He spoke, and his usually high-pitched tenor voice rang out piercingly clear. "Cut away your jibboom, you have no time to lose. Have no fear."
I knew that her former Captain was in command of the ship, and that his masterly seamanship wrought through the Hindoo. I crept forward with new courage to do his bidding.
Huddled together beneath the forecastle-head stood what remained of the crew, who seemed not to know that two of their number were gone. The second mate was praying, and helpless from fear to be of any use in handling the schooner. Riley had his three-inch sailor's rope fast to the windlass with one extra turn around his body. He was taking no chances. Swanson was the only one without fear. When I called for a volunteer to cut away the flying jibboom he made for the axe and rushed onto the sea-swept forecastle-head. As the schooner arose high in the air, he swung over the lee bow and with one stroke of the axe cut away the hemp lanyard that was holding the massive spar from its freedom.
For five hours more we battled with the hurricane. The foretopmast went overboard, and all our boats were smashed into firewood. The lee bulwarks, between the mizzen and mainmast, were washed away, and still the Hindoo held the wheel and issued his orders. Many times I offered to take the wheel, and ordered him to go below. He would wave me away with his hand, saying:
"Not yet,—soon, soon."
About six o'clock, twelve hours and a half after the hurricane struck us, the wind let up some. We then went to work with a will to patch up what was left of the "Wampa," and for the first time since half-past five o'clock that morning, we realized how hungry we were. It was while giving orders to the cook that I looked towards the wheel and saw that the Hindoo was missing.

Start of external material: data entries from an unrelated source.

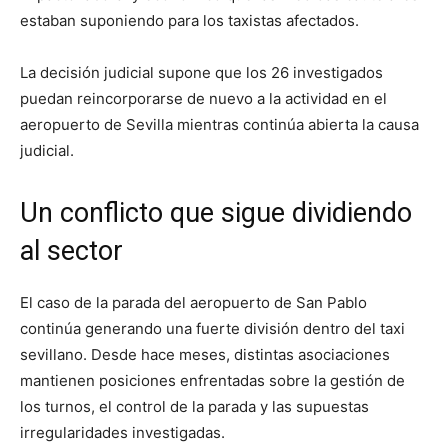
estaban suponiendo para los taxistas afectados.
La decisión judicial supone que los 26 investigados
puedan reincorporarse de nuevo a la actividad en el
aeropuerto de Sevilla mientras continúa abierta la causa
judicial.
Un conflicto que sigue dividiendo
al sector
El caso de la parada del aeropuerto de San Pablo
continúa generando una fuerte división dentro del taxi
sevillano. Desde hace meses, distintas asociaciones
mantienen posiciones enfrentadas sobre la gestión de
los turnos, el control de la parada y las supuestas
irregularidades investigadas.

Calling Swanson to take the wheel as I ran, I rushed to find him. There by the wheel he lay, where he had fallen, limp as a rag,—unconscious. Gathering him easily into my arms, I carried him to the Captain's room, laying him in the bunk as carefully as if he were a babe newborn. For two hours we worked over him, the crew unchidden tiptoeing back and forth in clumsy ministrations, the Socialist cook refusing to leave him. As he finally came back to earth from those astral regions he so easily frequented, a sigh of relief, almost hysterical, went up from the whole ship. Surely there had been enough of tragedy!
Along about eight o'clock the wind fell very light. As there was still a heavy swell running, it would be dangerous to put sail on her for she would shake it into threads.
While walking up and down the poop deck I could hear Riley and the cook working over the stowaway. My thoughts turned to old Charlie and to Dago Joe, who were sleeping their last sleep out there at sea. Had it not been for Him, for Him who had loved his ship, we would all have shared the same merciless fate. What might have happened had I followed my first impulse to cast the Hindoo overboard?
The cook came running up the companion-way very much excited, and said "Come down quick, the Hindoo is showing signs of life." In the Captain's room, under the sickly and only lamp, the frail body was moving from side to side, sometimes making a feeble effort to sit up, often swinging his arms as if to ward off some impending danger. Then he asked for a drink of water and gradually became rational.